Research cited by Brockhoff puts the cost of PRRS at $570 per sow in Canada, counting lost piglet cost and sow mortality.
The newly aggressive PRRS is still not as devastating as the highly pathogenic PRRS that ripped through Asia in 2007-08 and continues to be a concern, Brockhoff said.
“This disease can be prevented. It can be controlled and it definitely can be eliminated from farms. The problem is that the devil is always in the details, and Jenelle’s presentation today showed us that the devil is in the details,” he said, referencing MPC swine health programs manager Jenelle Hamblin and her update on PEDv in the province. “Little people making small mistakes in terms of their biosecurity can have a huge cost on introduction and, of course, once that biosecurity cascade is broken, we have welfare issues; we have disease issues; we have mortality issues and, of course, the farms have productivity issues.”
Despite the wealth of ways PRRS may enter a barn, Hamblin says biosecurity principles are largely the same whether protecting against PEDv or PRRS.

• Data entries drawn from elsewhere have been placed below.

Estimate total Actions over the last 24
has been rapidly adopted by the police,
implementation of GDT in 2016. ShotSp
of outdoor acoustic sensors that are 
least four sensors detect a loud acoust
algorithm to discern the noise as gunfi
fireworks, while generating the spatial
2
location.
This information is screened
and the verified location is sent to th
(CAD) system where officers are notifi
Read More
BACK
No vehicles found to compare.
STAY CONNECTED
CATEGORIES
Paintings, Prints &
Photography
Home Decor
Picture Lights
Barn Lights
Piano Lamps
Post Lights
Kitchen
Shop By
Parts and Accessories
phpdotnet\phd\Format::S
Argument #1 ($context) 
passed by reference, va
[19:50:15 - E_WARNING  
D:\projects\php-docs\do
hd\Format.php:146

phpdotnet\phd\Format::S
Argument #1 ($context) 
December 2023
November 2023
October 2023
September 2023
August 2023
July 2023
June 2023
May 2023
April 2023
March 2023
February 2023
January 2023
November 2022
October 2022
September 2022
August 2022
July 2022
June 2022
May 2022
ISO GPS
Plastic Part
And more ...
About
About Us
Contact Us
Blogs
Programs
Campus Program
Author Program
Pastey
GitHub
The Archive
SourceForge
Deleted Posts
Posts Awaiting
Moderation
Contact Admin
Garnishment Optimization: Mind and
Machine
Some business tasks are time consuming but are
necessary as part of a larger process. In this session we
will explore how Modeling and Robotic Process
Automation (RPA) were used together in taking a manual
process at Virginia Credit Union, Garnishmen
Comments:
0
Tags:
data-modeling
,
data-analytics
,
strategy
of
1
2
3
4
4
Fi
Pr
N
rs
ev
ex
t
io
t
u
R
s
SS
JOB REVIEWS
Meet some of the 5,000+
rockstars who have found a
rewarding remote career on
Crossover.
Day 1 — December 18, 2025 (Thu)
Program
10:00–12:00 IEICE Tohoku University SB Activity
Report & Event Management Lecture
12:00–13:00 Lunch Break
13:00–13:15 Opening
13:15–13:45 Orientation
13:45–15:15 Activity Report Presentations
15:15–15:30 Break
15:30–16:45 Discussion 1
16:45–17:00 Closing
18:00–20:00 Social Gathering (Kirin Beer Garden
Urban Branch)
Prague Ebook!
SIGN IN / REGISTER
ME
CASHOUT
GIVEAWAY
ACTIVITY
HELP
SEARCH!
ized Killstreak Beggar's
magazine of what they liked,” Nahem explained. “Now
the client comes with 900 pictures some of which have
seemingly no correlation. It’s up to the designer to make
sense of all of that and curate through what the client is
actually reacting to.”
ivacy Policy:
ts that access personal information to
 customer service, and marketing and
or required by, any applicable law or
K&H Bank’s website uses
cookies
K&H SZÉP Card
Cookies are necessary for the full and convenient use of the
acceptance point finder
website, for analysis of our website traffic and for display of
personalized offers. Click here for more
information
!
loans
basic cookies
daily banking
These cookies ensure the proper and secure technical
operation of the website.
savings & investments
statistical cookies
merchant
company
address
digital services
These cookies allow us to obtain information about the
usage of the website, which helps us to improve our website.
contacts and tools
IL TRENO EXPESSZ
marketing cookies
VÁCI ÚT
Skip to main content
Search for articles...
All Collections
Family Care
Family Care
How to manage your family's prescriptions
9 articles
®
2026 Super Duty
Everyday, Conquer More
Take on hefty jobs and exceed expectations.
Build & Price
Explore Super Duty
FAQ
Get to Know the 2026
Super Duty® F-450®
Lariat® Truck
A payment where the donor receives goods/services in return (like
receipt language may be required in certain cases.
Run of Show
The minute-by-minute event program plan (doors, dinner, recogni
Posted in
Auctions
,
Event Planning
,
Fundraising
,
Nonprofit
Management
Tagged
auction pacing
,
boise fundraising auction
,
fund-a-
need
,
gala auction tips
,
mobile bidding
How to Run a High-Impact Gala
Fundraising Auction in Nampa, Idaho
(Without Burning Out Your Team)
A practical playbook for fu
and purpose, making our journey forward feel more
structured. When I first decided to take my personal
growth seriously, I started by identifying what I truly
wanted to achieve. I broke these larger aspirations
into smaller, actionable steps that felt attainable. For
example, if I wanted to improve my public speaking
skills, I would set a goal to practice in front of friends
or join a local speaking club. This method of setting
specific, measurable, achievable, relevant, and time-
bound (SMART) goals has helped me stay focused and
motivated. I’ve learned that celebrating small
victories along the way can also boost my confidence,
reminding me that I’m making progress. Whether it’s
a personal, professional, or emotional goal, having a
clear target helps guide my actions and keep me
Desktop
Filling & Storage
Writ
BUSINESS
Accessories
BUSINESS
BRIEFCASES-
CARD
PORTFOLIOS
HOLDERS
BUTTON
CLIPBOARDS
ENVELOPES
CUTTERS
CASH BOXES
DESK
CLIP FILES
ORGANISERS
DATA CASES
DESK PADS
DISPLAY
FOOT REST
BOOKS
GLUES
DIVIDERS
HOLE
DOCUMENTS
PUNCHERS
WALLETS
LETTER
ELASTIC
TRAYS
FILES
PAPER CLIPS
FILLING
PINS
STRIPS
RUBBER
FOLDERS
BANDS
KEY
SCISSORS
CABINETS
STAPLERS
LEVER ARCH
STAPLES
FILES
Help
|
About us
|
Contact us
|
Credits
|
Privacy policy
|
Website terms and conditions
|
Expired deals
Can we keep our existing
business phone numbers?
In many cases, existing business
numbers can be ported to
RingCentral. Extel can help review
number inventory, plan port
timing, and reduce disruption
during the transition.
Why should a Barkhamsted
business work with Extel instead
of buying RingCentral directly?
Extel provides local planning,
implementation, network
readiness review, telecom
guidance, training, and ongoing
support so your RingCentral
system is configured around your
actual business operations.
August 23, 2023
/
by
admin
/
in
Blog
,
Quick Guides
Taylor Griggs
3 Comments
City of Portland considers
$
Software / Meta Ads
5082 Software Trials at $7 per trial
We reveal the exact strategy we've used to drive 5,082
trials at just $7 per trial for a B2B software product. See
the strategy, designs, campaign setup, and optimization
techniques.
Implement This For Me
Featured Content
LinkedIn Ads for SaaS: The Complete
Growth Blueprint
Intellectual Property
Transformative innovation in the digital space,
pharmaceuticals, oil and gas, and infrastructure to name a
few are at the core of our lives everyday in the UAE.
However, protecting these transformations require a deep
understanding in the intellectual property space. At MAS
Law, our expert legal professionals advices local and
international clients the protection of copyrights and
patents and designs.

“Biosecurity doesn’t really play favourites when it comes to a virus or any type of pathogen,” she said. “I don’t think there’s a lot of difference that you can do between pathogens or threats other than just making sure you’re looking at each aspect of your operation for potential risks and assessing those risks.”
The Manitoba Pork Council plans to fold PRRS into its Manitoba Coordinated Disease Response program, launched this year in reaction to the now 80-case PEDv outbreak.